Или пинком выкинет на свет, а там уже…
…по правде говоря, случались и хорошие дни. Он приходил тверезый и с подарками. Мамке бусы принес одного дня. И еще отрез ткани, мягкой и легкой, скользкой с птицами ласточками. Мамка в нее закуталась, так и ходила… зеркальце подарил… и шкатулку… а Мульке — пряников да куклу с белым лицом. Ее Мулька берегла. Кукла-то небось хрупкая, чуть сдави — и треснет.
Да, подарки он делал хорошие.
Правда, после принял стопочку и озлился и ткань эту на клочья подер, а мамку опять побил, но не сильно…
Мулька выбралась из-под лавки да на подоконник влезала, прижалась к грязному стеклу.

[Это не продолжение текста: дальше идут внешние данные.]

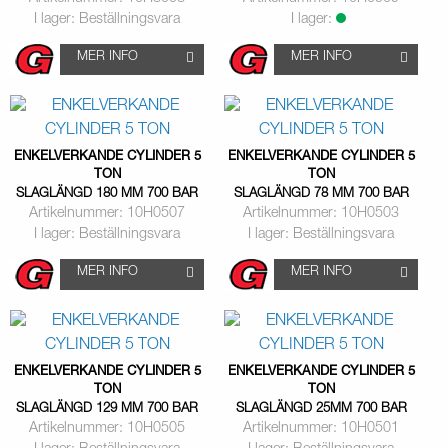
I lager: Beställningsvara
I lager:
MER INFO
MER INFO
ENKELVERKANDE CYLINDER 5
ENKELVERKANDE CYLINDER 5
TON
TON
SLAGLÄNGD 180 MM 700 BAR
SLAGLÄNGD 78 MM 700 BAR
Artikelnummer: 10H0507
Artikelnummer: 10H0503
I lager: Beställningsvara
I lager: Beställningsvara
MER INFO
MER INFO
ENKELVERKANDE CYLINDER 5
ENKELVERKANDE CYLINDER 5
TON
TON
SLAGLÄNGD 129 MM 700 BAR
SLAGLÄNGD 25MM 700 BAR
Artikelnummer: 10H0505
Artikelnummer: 10H0501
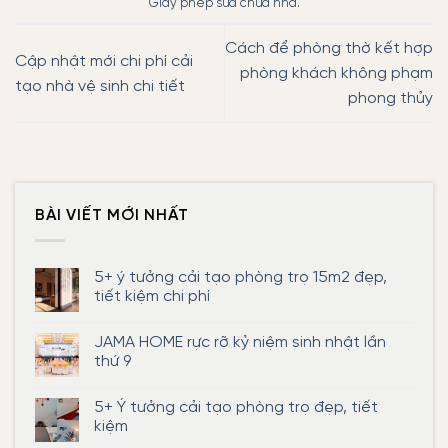
Giấy phép sửa chữa nhà
.
Cách để phòng thờ kết hợp
Cập nhật mới chi phí cải
phòng khách không phạm
tạo nhà vệ sinh chi tiết
phong thủy
BÀI VIẾT MỚI NHẤT
5+ ý tưởng cải tạo phòng trọ 15m2 đẹp,
tiết kiệm chi phí
Không
có
JAMA HOME rực rỡ kỷ niệm sinh nhật lần
bình
luận
thứ 9
ở
5+
Không
ý
có
5+ Ý tưởng cải tạo phòng trọ đẹp, tiết
tưởng
bình
cải
luận
kiệm
tạo
ở
phòng
JAMA
Không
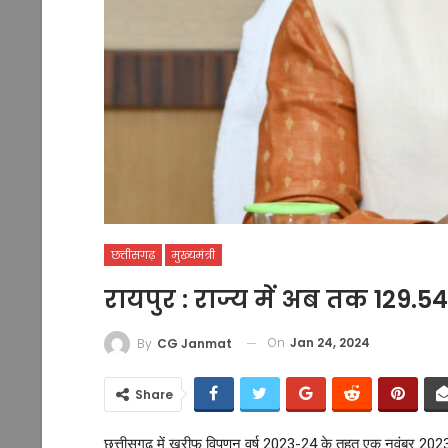
छत्तीसगढ़
मुख्यमंत्री
रायपुर : राज्य में अब तक 129.
On
Jan 24, 2024
By
CG Janmat
Share
छत्तीसगढ़ में खरीफ विपणन वर्ष 2023-24 के तहत एक नवंबर 2023 स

Дымом тянет, а вот чтоб разглядеть чего, так ничегошеньки не видно. Окно не откроешь, намертво застопоренное. А дверь мамка заперла. Или нет? Мулька дверь толкнула. Тяжкая та, старая, на петлях провисших. Ее и не запертую поди отвори, но ничего, справилась.
Выглянула в коридорчик.
Тишиня.
Это потому как утро раннее, все девки и легли спать после долгое-то ночи. Ноне весело было, Мулька слыхала и крики, и песни, и как за стенкою стонали да повизгивали. А он не приходил…
…давно уж не приходил.
Может, вовсе не явится? Может, среди новеньких отыскал кого покраше? Нет, для Мульки краше мамки никого-то не было, но хорошо бы отыскал. Пусть ей носит свои пряники и бусы…
Она шла по стеночке, таясь скорей привычки ради, нежель из опасения.

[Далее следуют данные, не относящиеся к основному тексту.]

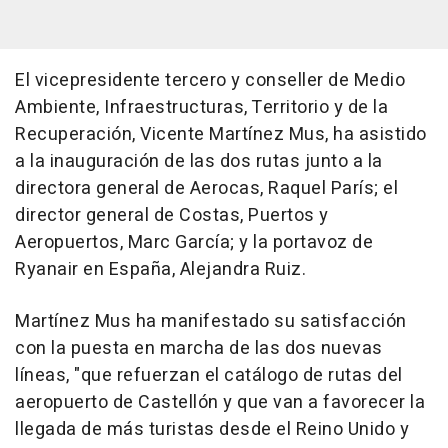
El vicepresidente tercero y conseller de Medio
Ambiente, Infraestructuras, Territorio y de la
Recuperación, Vicente Martínez Mus, ha asistido
a la inauguración de las dos rutas junto a la
directora general de Aerocas, Raquel París; el
director general de Costas, Puertos y
Aeropuertos, Marc García; y la portavoz de
Ryanair en España, Alejandra Ruiz.
Martínez Mus ha manifestado su satisfacción
con la puesta en marcha de las dos nuevas
líneas, "que refuerzan el catálogo de rutas del
aeropuerto de Castellón y que van a favorecer la
llegada de más turistas desde el Reino Unido y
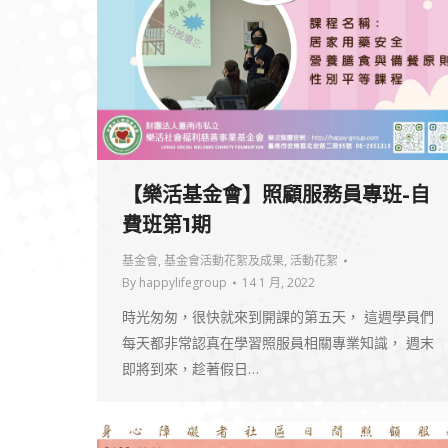
【樂活基金會】照顧服務員專班-自
費班第1期
基金會
,
基金會活動花絮及成果
,
活動花絮
By
happylifegroup
14 1 月, 2022
時光匆匆，很快就來到開課的第五天， 這週學員們
每天都非常認真在學習照服員相關專業知識， 週末
即將到來，趁著假日…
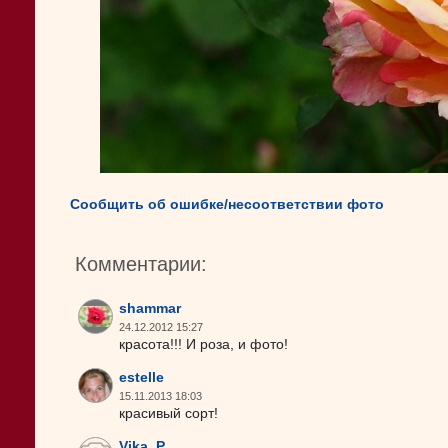
Сообщить об ошибке/несоответствии фото
Комментарии:
shammar
24.12.2012 15:27
красота!!! И роза, и фото!
estelle
15.11.2013 18:03
красивый сорт!
Vika_P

Когда его не было, опасаться было некого.
Мульку любили.
И девки называли ее подружкой. Давали шляпы примерить. И свои бусы. И еще одна накрасила даже, правда, мамка озлилась крепко, ругаться стала и даже вцепилась Зазе в волосья. Потом помирились, обнялись и плакали.
С чего?
Непонятно.
Она добралась до лестницы и замерла.
— Смотри, Березка, он тебя вовсе со свету сживет, — это говорила Гаруна, старшая. Она уже давно не работала, но только приглядывала за девками. Она вовсе была не из царствия Росского родом, но с другого края земли, про который рассказывала, что там живут люди черные, будто уголь. И звери есть предивные, элефанты и рербюды. У одних нос длиннющий до самое земли и уши огроменные, а другие в жизни воду не пьют.